Maybe Curtis Sittenfeld wasn’t a natural choice for this task. Prep, the only one of her four previous novels I’ve read, is a big, thumping, maximalist book whose strength is its immediacy and devastating social detail. Still, a voluble, underedited take on Pride and Prejudice could have worked if it were as heartfelt and energetic as Prep. But something has gone very wrong here. Perhaps Sittenfeld believed she was echoing Austen’s formality and precision, but there is a lot of clumsy, unlovable exposition in Eligible. She misunderstands the cadence of Austen’s sentences, which were Latinate, and the art of using long clauses gracefully eludes her:

The eldest and second eldest of the five Bennet sisters had lived in New York for the last decade and a half; it was due to their father’s health scare that they had abruptly, if temporarily, returned to Cincinnati.

.  .  . Almost immediately, a maelstrom of activity was swirling. The following evening, while it was still afternoon in Los Angeles, Liz, Jane, and Chip participated via speakerphone from Liz’s apartment in a conversation with both Chip’s agent, whose name was David Scanlon, and the Eligible producer with whom Chip had discussed Jane, whose name was Anne Lee.

The dialogue is a little better, but the author doesn’t seem sufficiently engaged with her characters, who in Pride and Prejudice are mainly revealed through speech. Sittenfeld does good, if not particularly imaginative, work with Mr. and Mrs. Bennet, and is best at reimagining the sullen, studious sister Mary—though she stops short of the kind of sympathy that would have opened up the novel in a new way. Jane remains the lovely cipher she is in the original. Lizzie is the big problem here: literal and rude without being funny, pedestrian without the original’s refreshing, down-to-earth sensibility. When the original Lizzie Bennet banters with Fitzwilliam Darcy, she’s like a good psychoanalyst speaking with a patient. She takes up and makes him hear the absurdities and neuroses in his speech.

Changing, or eliminating, minor characters in a rewrite or adaptation for film can be like randomly yanking a part out of a car engine. More than you’d guess goes wrong when Sittenfeld transforms Darcy’s aunt (Lady Catherine de Bourgh) into a celebrated feminist thinker, modeled on Gloria Steinem, who plays no role in the Liz/Darcy romance and has nothing to do with Mister Collins. Indeed, we lose the dark humor of Mister Collins’s flattery of his patroness and the sense of misery in Charlotte Lucas’s marriage. We also lose an articulation of the opposition to the Liz/Darcy union, which scarcely exists in Sittenfeld’s version.

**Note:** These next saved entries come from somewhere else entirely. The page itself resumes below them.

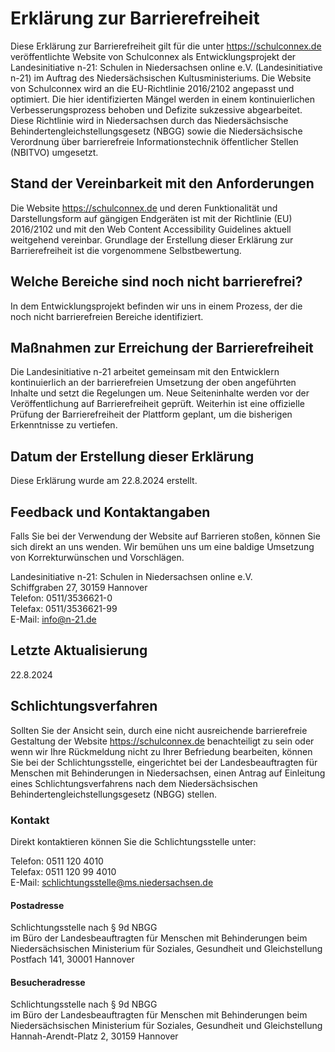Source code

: # Erklärung zur Barrierefreiheit

Diese Erklärung zur Barrierefreiheit gilt für die unter https://schulconnex.de veröffentlichte Website von Schulconnex als Entwicklungsprojekt der Landesinitiative n-21: Schulen in Niedersachsen online e.V. (Landesinitiative n-21) im Auftrag des Niedersächsischen Kultusministeriums. Die Website von Schulconnex wird an die EU-Richtlinie 2016/2102 angepasst und optimiert. Die hier identifizierten Mängel werden in einem kontinuierlichen Verbesserungsprozess behoben und Defizite sukzessive abgearbeitet. Diese Richtlinie wird in Niedersachsen durch das Niedersächsische Behindertengleichstellungsgesetz (NBGG) sowie die Niedersächsische Verordnung über barrierefreie Informationstechnik öffentlicher Stellen (NBITVO) umgesetzt.

## Stand der Vereinbarkeit mit den Anforderungen

Die Website https://schulconnex.de und deren Funktionalität und Darstellungsform auf gängigen Endgeräten ist mit der Richtlinie (EU) 2016/2102 und mit den Web Content Accessibility Guidelines aktuell weitgehend vereinbar. Grundlage der Erstellung dieser Erklärung zur Barrierefreiheit ist die vorgenommene Selbstbewertung.

## Welche Bereiche sind noch nicht barrierefrei?

In dem Entwicklungsprojekt befinden wir uns in einem Prozess, der die noch nicht barrierefreien Bereiche identifiziert.

## Maßnahmen zur Erreichung der Barrierefreiheit

Die Landesinitiative n-21 arbeitet gemeinsam mit den Entwicklern kontinuierlich an der barrierefreien Umsetzung der oben angeführten Inhalte und setzt die Regelungen um. Neue Seiteninhalte werden vor der Veröffentlichung auf Barrierefreiheit geprüft. Weiterhin ist eine offizielle Prüfung der Barrierefreiheit der Plattform geplant, um die bisherigen Erkenntnisse zu vertiefen.

## Datum der Erstellung dieser Erklärung

Diese Erklärung wurde am 22.8.2024 erstellt.

## Feedback und Kontaktangaben

Falls Sie bei der Verwendung der Website auf Barrieren stoßen, können Sie sich direkt an uns wenden. Wir bemühen uns um eine baldige Umsetzung von Korrekturwünschen und Vorschlägen.

Landesinitiative n-21: Schulen in Niedersachsen online e.V. \
Schiffgraben 27, 30159 Hannover \
Telefon: 0511/3536621-0 \
Telefax: 0511/3536621-99 \
E-Mail: info@n-21.de

## Letzte Aktualisierung

22.8.2024

## Schlichtungsverfahren

Sollten Sie der Ansicht sein, durch eine nicht ausreichende barrierefreie Gestaltung der Website https://schulconnex.de benachteiligt zu sein oder wenn wir Ihre Rückmeldung nicht zu Ihrer Befriedung bearbeiten, können Sie bei der Schlichtungsstelle, eingerichtet bei der Landesbeauftragten für Menschen mit Behinderungen in Niedersachsen, einen Antrag auf Einleitung eines Schlichtungsverfahrens nach dem Niedersächsischen Behindertengleichstellungsgesetz (NBGG) stellen.

### Kontakt

Direkt kontaktieren können Sie die Schlichtungsstelle unter:

Telefon: 0511 120 4010 \
Telefax: 0511 120 99 4010 \
E-Mail: schlichtungsstelle@ms.niedersachsen.de

#### Postadresse

Schlichtungsstelle nach § 9d NBGG \
im Büro der Landesbeauftragten für Menschen mit Behinderungen beim Niedersächsischen Ministerium für Soziales, Gesundheit und Gleichstellung \
Postfach 141, 30001 Hannover

#### Besucheradresse

Schlichtungsstelle nach § 9d NBGG \
im Büro der Landesbeauftragten für Menschen mit Behinderungen beim Niedersächsischen Ministerium für Soziales, Gesundheit und Gleichstellung \
Hannah-Arendt-Platz 2, 30159 Hannover
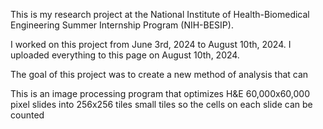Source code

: This is my research project at the National Institute of Health-Biomedical Engineering Summer Internship Program (NIH-BESIP). 

I worked on this project from June 3rd, 2024 to August 10th, 2024. I uploaded everything to this page on August 10th, 2024.

The goal of this project was to create a new method of analysis that can 

This is an image processing program that optimizes H&E 60,000x60,000 pixel slides into 256x256 tiles small tiles so the cells on each slide can be counted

There’s something else. Lady Catherine de Bourgh functions in the original as a counterweight to Lizzie, an example of a brave, intelligent woman, prohibited from a career, who turns her considerable abilities to trivial targets and contemptible ends. In the incendiary final confrontation between Lady Catherine and Elizabeth Bennet, where Lizzie trounces the older woman’s insistence on aristocratic order and arranged marriages with ruthless, lawyerly logic, Jane Austen forces her heroine’s hand and creates an extraordinary moment in cultural history: “I have not been used to submit to any person’s whims. I have not been in the habit of brooking disappointment. .  .  . That will make your ladyship’s situation at present more pitiable; but it will have no effect on me.”

When Lizzie concludes—”I am only resolved to act in that manner, which will, in my own opinion, constitute my happiness, without reference to you, or to any person so wholly unconnected with me”—we hear the spirit that runs through the Declaration of Independence, which was just 37 years old when Austen published. Curtis Sittenfeld may feel we live in degraded times, and her use of the culture of reality TV to frame her retelling is doubtless meant by way of criticism. But Pride and Prejudice is not a cynical book; it’s a revolutionary book, and a rewrite that doesn’t capture, and renew, its earnestness isn’t worthy of the name.